Bearing in mind that we are at present considering Animism as a belief in ghosts, not in spirits generally (to which we shall come in Sec. 6), I venture to think that, although dreams, shadows and reflections certainly suggest a double existence of everything, yet savages never assign a true ghost to anything inanimate, nor to plants, nor even to animals, unless there is a special reason for doing so; because only in the case of human beings is the suggestion interesting enough to take hold of the social imagination. Hence, even though other things appear in the ghost-world, they have no significance there, except in relation to human ghosts (or ghostlike spirits) on whom they attend. Accordingly, human ghosts have a place in the beliefs of every tribe, because human beings excite affection, admiration and fear, have well-marked individuality; are therefore remembered and have stories told of them; and if they are seen after death, it is, of course, reported. The evidence makes it only too plain that the paralysis of attention by fear is the chief (though not the only) emotional factor of belief in ghosts; and what other thing in all nature is to be feared in comparison with one’s fellow-man?

The belief in ghosts, escaped and roaming independent of any normally visible body, as a social belief, is involved in the practice of reporting and discussing dreams, which becomes the same thing as telling ghost-stories—the first and most persistent motive of literature. Stories can only be told effectively of things generally interesting; and, at first, such things must have been recognisable by the hearers and must have had some individuality. Hence—

(a) Animals that attain to such individuality may have ghosts: (i) An animal that occasions widespread fear, such as a man-eating tiger. We must distinguish from such cases the frequent beliefs that tigers, wolves, sharks, snakes, etc., are, or are possessed by, the spirits or ghosts of men. (ii) An animal that comes to be upon terms of special intimacy with men; such as the very tame dogs and pigs that come when they are called among the Bakongo;[189] or hunting dogs that have been specially doctored among the Baloki.[190]

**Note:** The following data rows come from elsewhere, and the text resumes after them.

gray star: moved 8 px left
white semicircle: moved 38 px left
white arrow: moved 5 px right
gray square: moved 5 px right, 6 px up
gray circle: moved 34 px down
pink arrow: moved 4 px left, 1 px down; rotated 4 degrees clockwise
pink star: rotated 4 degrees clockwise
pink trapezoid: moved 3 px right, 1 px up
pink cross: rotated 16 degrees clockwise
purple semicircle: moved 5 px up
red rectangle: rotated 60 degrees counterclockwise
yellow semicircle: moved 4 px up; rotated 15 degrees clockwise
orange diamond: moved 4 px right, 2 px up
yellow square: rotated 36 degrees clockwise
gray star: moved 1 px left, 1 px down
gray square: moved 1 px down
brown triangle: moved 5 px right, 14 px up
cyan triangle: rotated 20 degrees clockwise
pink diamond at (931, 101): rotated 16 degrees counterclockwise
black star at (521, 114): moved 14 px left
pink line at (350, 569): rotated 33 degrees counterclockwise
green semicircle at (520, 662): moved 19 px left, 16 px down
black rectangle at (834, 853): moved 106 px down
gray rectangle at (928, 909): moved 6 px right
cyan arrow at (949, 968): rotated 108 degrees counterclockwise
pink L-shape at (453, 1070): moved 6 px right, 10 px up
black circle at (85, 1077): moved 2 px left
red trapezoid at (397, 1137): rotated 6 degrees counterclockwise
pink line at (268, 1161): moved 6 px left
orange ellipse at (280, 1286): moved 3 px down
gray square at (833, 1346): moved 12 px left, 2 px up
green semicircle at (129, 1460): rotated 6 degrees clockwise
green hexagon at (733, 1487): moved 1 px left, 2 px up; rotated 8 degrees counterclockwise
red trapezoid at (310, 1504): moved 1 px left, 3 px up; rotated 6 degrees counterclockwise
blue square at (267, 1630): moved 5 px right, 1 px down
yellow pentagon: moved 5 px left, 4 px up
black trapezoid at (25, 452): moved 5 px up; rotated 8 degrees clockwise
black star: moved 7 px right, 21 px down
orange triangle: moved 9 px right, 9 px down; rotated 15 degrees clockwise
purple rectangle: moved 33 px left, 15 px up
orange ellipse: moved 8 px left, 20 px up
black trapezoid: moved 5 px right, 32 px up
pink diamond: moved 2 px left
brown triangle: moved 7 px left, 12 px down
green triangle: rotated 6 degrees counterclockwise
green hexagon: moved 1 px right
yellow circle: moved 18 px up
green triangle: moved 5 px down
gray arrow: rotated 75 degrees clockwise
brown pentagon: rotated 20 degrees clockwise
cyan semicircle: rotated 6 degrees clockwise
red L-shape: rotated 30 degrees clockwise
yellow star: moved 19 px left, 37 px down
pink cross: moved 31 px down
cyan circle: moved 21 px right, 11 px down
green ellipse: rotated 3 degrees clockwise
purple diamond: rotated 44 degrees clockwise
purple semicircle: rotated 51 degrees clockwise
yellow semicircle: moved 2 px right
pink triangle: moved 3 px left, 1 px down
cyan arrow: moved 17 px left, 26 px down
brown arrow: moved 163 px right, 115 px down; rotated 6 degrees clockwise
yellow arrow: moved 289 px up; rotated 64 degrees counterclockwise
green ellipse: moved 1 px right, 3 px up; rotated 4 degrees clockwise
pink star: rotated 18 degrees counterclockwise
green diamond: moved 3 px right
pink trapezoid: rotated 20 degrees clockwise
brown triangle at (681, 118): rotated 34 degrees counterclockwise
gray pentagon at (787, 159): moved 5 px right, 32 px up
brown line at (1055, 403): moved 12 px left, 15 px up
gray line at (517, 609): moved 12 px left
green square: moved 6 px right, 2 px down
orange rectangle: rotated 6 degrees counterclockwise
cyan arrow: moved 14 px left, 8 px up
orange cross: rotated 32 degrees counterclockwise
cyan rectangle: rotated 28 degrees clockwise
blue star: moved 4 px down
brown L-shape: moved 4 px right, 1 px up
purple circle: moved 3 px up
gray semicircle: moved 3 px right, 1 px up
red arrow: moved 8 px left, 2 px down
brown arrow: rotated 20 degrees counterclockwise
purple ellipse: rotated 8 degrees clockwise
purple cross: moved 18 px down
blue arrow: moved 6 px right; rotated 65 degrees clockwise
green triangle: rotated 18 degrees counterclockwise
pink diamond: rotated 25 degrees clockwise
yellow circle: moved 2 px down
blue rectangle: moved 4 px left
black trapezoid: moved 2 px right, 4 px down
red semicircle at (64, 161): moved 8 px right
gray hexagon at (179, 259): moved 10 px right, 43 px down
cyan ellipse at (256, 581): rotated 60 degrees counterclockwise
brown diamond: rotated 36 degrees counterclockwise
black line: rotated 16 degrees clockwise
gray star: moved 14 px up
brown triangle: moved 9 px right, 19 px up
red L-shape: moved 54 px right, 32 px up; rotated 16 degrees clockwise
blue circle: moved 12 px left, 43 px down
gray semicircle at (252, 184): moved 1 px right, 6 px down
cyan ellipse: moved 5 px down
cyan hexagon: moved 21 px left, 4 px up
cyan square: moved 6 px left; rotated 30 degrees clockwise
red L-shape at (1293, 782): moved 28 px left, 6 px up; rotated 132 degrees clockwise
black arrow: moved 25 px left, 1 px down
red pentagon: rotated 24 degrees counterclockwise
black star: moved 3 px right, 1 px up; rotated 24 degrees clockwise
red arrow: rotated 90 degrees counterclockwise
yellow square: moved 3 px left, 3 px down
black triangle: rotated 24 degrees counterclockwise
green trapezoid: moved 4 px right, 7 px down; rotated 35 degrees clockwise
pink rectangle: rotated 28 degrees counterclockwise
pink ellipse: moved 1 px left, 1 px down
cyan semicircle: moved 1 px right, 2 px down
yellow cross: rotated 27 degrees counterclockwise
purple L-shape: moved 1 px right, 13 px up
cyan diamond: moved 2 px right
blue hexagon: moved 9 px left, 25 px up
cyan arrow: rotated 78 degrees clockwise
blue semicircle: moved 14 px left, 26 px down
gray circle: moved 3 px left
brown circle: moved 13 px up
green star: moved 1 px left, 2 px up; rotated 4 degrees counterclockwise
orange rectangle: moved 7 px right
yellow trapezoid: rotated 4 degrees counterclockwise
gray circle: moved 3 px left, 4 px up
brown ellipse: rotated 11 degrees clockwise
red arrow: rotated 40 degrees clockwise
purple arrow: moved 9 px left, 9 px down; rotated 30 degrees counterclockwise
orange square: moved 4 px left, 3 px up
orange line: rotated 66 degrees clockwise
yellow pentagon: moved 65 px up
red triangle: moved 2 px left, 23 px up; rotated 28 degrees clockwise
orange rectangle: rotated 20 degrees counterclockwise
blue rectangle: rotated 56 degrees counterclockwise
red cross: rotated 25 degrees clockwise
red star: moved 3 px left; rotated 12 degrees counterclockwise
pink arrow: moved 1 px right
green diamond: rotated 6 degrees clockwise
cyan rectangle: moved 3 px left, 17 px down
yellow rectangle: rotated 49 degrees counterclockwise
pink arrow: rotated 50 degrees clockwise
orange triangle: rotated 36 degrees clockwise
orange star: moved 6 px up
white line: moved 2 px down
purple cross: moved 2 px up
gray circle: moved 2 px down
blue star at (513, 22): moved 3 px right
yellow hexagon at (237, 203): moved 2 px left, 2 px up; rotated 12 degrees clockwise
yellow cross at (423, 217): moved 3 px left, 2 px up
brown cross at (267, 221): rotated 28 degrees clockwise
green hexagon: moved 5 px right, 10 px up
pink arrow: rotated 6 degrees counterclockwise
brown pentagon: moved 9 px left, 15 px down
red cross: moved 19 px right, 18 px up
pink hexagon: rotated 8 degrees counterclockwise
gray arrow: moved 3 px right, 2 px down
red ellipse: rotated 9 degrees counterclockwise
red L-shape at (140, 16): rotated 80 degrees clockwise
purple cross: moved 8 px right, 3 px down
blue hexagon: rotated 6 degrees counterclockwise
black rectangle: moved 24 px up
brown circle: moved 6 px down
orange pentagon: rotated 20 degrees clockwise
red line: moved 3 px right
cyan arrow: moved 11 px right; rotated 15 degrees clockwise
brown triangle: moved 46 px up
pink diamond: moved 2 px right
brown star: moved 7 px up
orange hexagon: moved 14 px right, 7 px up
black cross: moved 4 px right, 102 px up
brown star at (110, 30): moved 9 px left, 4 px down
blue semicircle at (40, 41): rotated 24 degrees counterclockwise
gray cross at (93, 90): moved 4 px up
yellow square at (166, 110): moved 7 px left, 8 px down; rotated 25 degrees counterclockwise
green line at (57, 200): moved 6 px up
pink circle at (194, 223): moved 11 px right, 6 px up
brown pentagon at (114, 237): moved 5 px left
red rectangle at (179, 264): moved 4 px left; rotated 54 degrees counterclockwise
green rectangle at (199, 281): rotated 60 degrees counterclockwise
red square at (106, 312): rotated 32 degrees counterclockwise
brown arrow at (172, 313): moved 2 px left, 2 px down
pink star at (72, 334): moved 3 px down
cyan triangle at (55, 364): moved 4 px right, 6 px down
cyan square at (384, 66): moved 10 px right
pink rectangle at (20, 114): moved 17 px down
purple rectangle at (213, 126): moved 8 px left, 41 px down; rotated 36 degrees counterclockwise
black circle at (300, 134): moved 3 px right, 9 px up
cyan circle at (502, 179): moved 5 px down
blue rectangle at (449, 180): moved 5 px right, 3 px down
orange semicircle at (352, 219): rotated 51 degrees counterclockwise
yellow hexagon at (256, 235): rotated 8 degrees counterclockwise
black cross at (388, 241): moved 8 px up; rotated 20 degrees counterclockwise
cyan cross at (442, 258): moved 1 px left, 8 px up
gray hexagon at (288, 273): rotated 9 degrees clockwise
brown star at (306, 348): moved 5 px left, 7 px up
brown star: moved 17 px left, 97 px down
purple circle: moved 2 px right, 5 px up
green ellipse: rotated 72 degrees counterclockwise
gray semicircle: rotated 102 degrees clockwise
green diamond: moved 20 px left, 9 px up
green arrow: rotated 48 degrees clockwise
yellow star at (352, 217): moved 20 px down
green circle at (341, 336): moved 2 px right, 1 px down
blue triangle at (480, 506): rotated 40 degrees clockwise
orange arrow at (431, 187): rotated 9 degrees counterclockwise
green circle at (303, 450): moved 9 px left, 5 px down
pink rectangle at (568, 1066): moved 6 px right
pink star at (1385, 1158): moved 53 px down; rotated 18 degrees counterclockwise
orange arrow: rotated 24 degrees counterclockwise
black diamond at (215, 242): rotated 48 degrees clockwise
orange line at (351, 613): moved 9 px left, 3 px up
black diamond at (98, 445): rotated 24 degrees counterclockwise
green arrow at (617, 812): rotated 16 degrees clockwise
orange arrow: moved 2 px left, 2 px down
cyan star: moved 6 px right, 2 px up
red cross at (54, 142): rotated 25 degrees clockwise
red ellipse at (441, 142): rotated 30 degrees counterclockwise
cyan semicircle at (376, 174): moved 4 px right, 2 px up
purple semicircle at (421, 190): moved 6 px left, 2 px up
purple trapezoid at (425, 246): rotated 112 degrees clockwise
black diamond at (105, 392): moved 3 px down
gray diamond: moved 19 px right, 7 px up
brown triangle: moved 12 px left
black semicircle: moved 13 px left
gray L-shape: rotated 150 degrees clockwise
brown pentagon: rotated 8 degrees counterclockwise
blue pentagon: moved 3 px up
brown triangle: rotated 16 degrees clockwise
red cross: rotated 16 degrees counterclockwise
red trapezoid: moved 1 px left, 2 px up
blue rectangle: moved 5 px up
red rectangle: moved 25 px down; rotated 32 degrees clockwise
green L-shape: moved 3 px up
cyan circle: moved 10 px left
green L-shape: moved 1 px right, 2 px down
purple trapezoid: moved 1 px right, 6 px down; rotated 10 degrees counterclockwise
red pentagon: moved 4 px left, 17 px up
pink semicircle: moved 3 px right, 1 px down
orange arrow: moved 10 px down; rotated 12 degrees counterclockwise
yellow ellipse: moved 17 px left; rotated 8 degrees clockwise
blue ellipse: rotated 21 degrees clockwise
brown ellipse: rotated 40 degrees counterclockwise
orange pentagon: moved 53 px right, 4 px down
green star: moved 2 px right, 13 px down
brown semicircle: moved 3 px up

(b) Animals slain at funeral feasts to accompany the dead have ghosts so far as necessary for that purpose; but, wanting individuality and personal interest, they make no further figure in ghost-lore; they do not “walk” or revisit the glimpses of the moon. Thus the Tanghouls say that ghosts, on reaching Kazairam (their Hades), find the gates barred against them by the deity Kokto; so at the burial feast of a rich man a buffalo is killed, that his mighty ghost may burst open the massive gates of that abode. Poor ghosts must wait about outside, till a rich one comes up with his buffalo; when they all rush in behind him.[191] But we hear nothing further of the buffalo. In the Banks’ Islands, pigs killed at a funeral feast have no true ghosts to follow the dead to Panoi, but only a sort of wraith; because they only go for show, that their master may be well received there.[192]